*INSTRUCTIONS TO FOLLOW:* Your copy should match the entries exactly, with no images carried over.

*EXTRACTED MATERIAL:*
_____

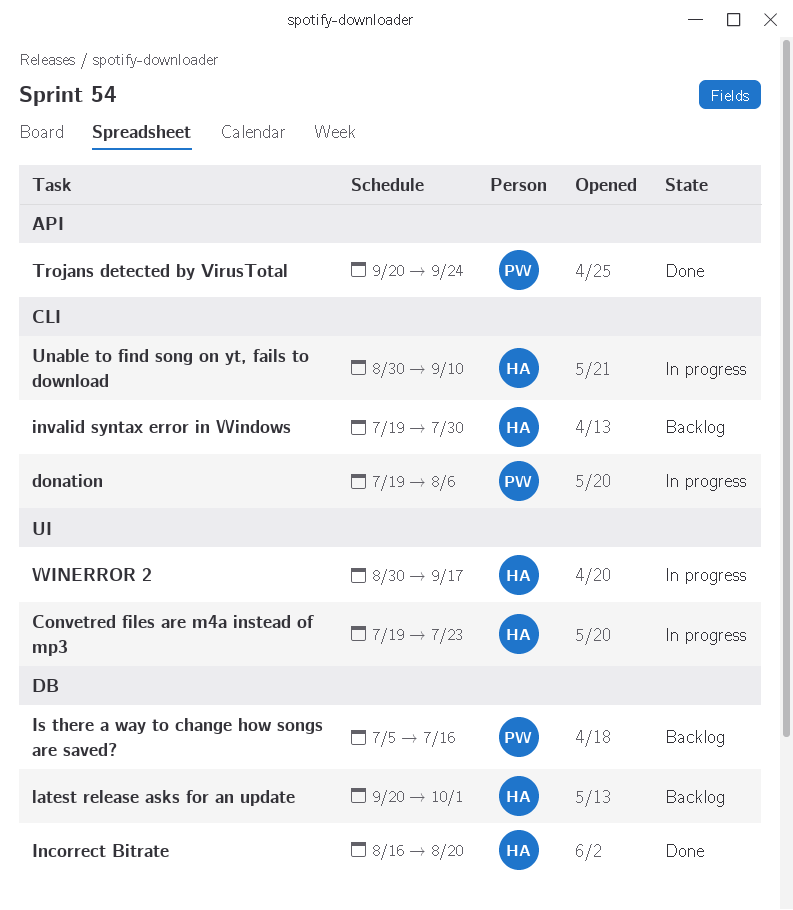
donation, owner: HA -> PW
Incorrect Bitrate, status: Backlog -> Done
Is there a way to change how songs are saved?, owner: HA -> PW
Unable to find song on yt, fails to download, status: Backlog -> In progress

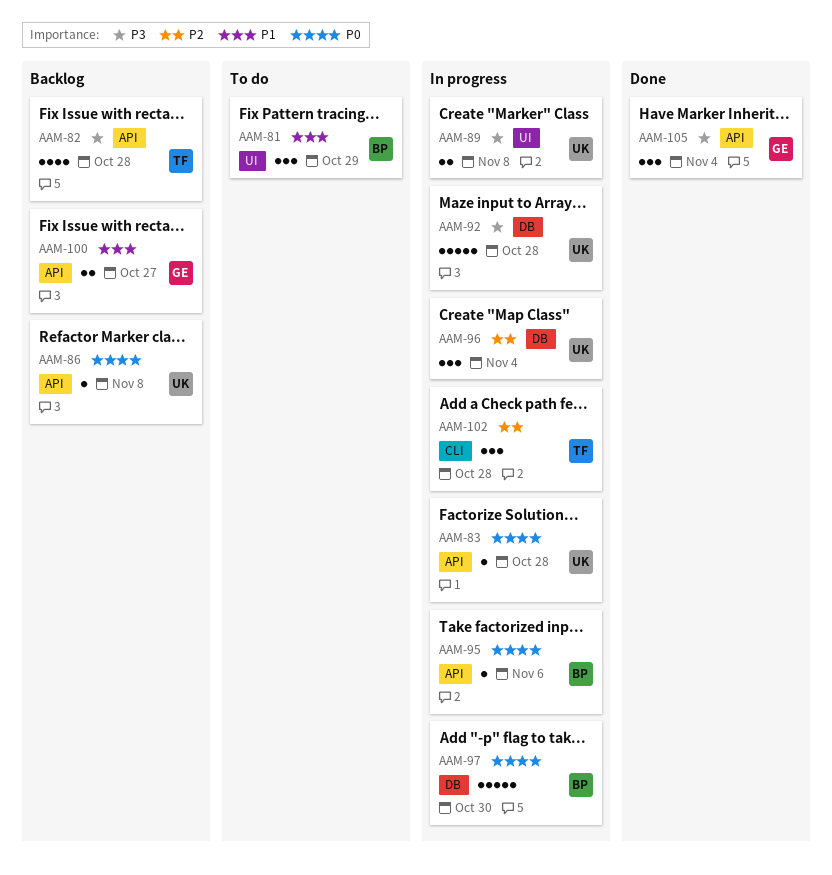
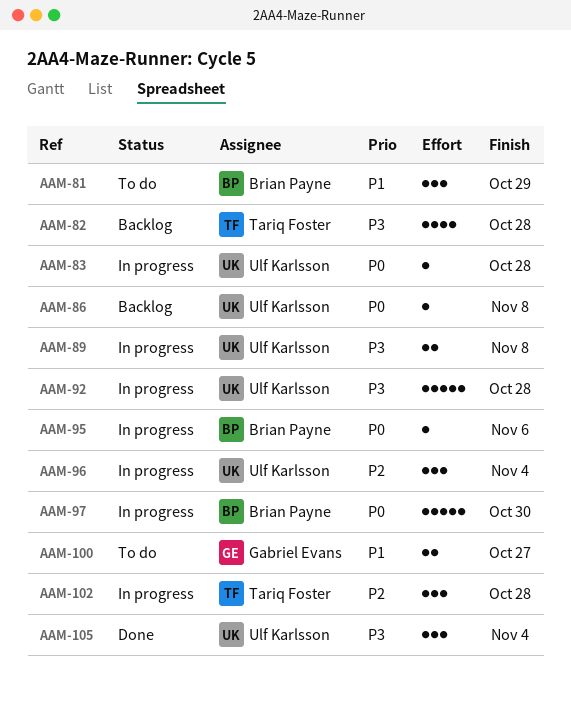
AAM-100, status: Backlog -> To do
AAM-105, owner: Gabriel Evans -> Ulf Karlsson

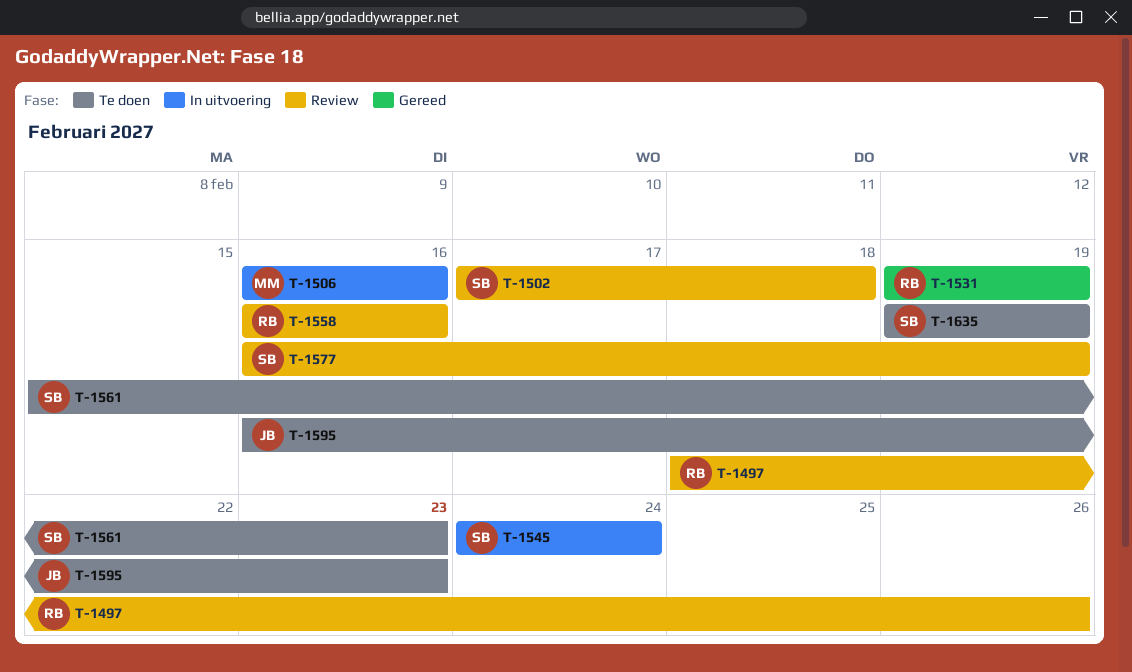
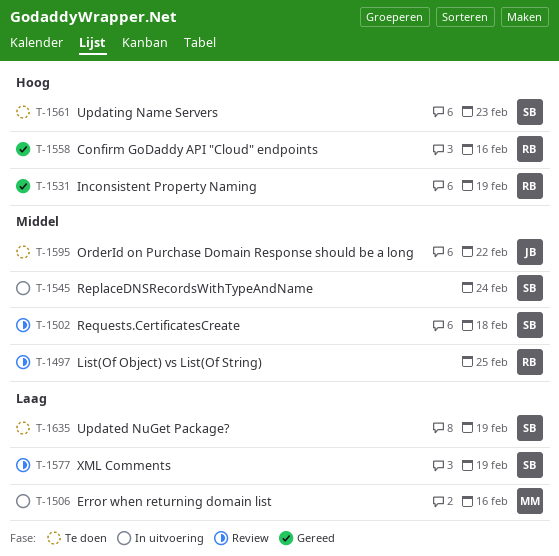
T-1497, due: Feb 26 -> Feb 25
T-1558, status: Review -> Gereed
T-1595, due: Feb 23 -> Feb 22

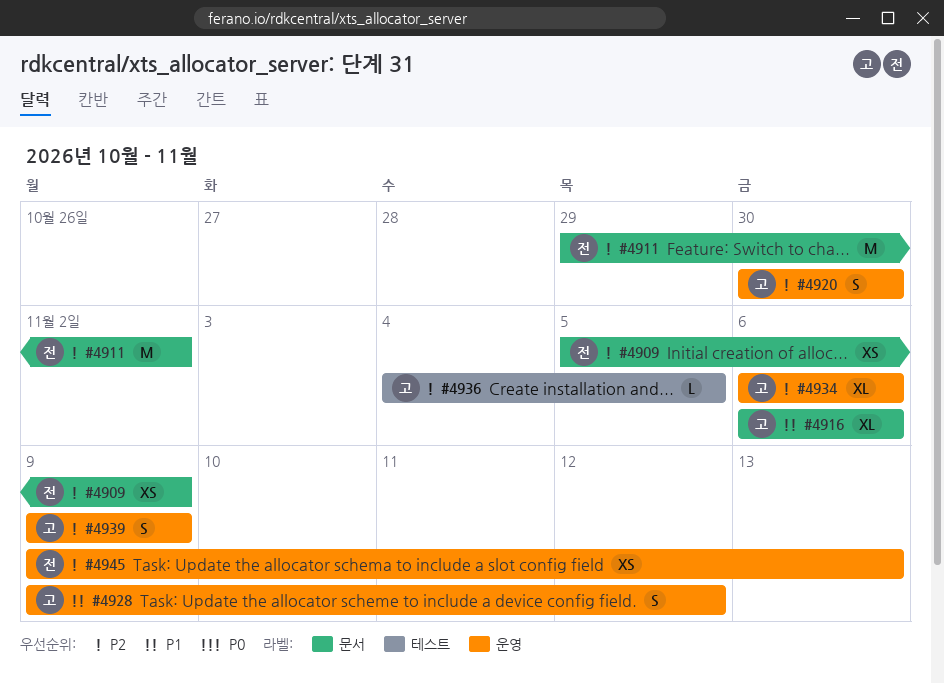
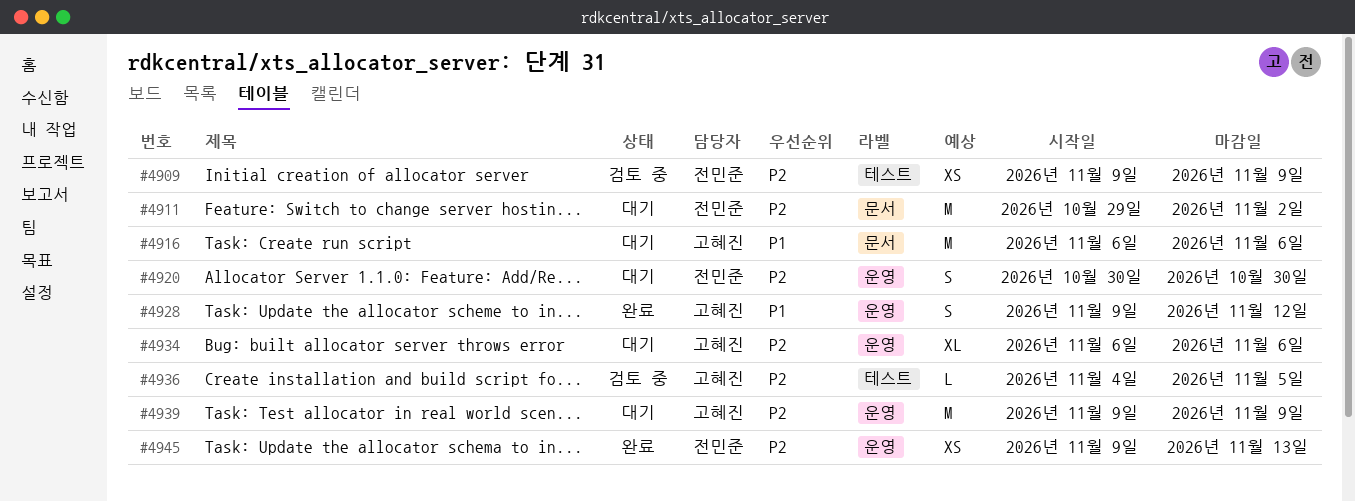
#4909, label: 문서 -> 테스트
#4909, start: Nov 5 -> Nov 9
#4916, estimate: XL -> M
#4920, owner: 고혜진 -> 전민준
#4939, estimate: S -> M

_____

*RESPONSE TO THE EXERCISE:*
donation, owner: HA -> PW
Incorrect Bitrate, status: Backlog -> Done
Is there a way to change how songs are saved?, owner: HA -> PW
Unable to find song on yt, fails to download, status: Backlog -> In progress

AAM-100, status: Backlog -> To do
AAM-105, owner: Gabriel Evans -> Ulf Karlsson

T-1497, due: Feb 26 -> Feb 25
T-1558, status: Review -> Gereed
T-1595, due: Feb 23 -> Feb 22

#4909, label: 문서 -> 테스트
#4909, start: Nov 5 -> Nov 9
#4916, estimate: XL -> M
#4920, owner: 고혜진 -> 전민준
#4939, estimate: S -> M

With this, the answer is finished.